Here we give you more details to make sure that everything flows smoothly in your restaurant menu design process:
1 Update your menu
Have a list of all of your items and descriptions up to date. You may want to review first which items need to be pulled off or added to your menu. Designate a person in the restaurant to be responsible for this information. No one knows your business better than you and your employees. Highlight top selling items.
2 Define your Budget
There are beautiful and innovative formats for your menu on the market but each comes with a price. Establish your budget for the printing and the menu design so your designer can create a solution for you that, once it is ready for print, fits in your budget.
If you have a tight budget there are standard sizes available that can reduce your costs. Also, consider the material or print paper. Some materials wear out faster than others, others are more durable and easy to clean with soap and water.
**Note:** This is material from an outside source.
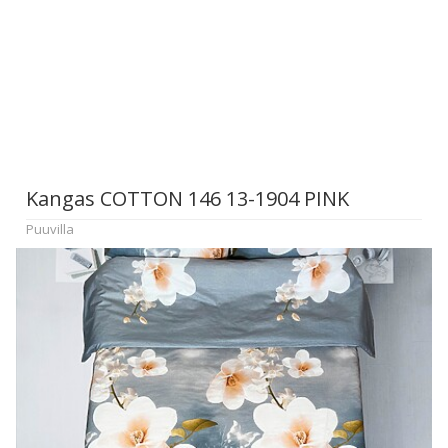
Kangas COTTON 146 13-1904 PINK
Puuvilla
We do recommend water-resistant plastic paper stock if you want your investment to last longer and make an impeccable presentation for your restaurant.
3 Research Search
out other menus and find out what you like about them. Is it the size, format?
Consider your diners and what is most convenient for them. Some old fashioned menus with many pages are too big for small spaces. Make sure your menu can be handled by your customers comfortably.
Consider your employees and your restaurant space. Check your menu storage space. Some menus are so big and heavy that their weight can be an issue for your waitresses.
4 Pictures or no pictures
Pictures are useful to transcend language barriers. If you are planning to use pictures in your menu ,first you need a good photographer and stylist to get your menu items looking their best, which can be pricy. Second, food photos that are not done professionally look unappetizing. Third, when using pictures your cooks must be well trained and the item sufficiently standardized to serve consistent plates that look like the image on your menu. Moreover, all the pictures on your menu must be pictures you own. Finally, a picture in your menu won’t bring more people to eat in your restaurant but it will draw attention to items you want to highlight and consequently, generate more sales.
Keep in mind that a well-written description of your plate doesn’t need a picture. Pictures are needed to show unusual items on your menu.
A visit to your restaurant must be a great experience. A simple, succinct, easy-to-read menu helps dinners to enjoy the experience. Eliminate duplicated information. If you really need a bilingual menu, make two menus, one in each language you need.
6 Legal Stuff
It’s important to include your disclaimer to cover any liabilities for the product or service that you provide. You should warn consumers of any dangers or hazards posed by your product. Provide your designer this disclaimer: you know your products better than anyone else.
7 Table Tent
Physical in-restaurant menus are expensive to amend. Consider using a table tent or board for specials and LTOs (limited-time offers).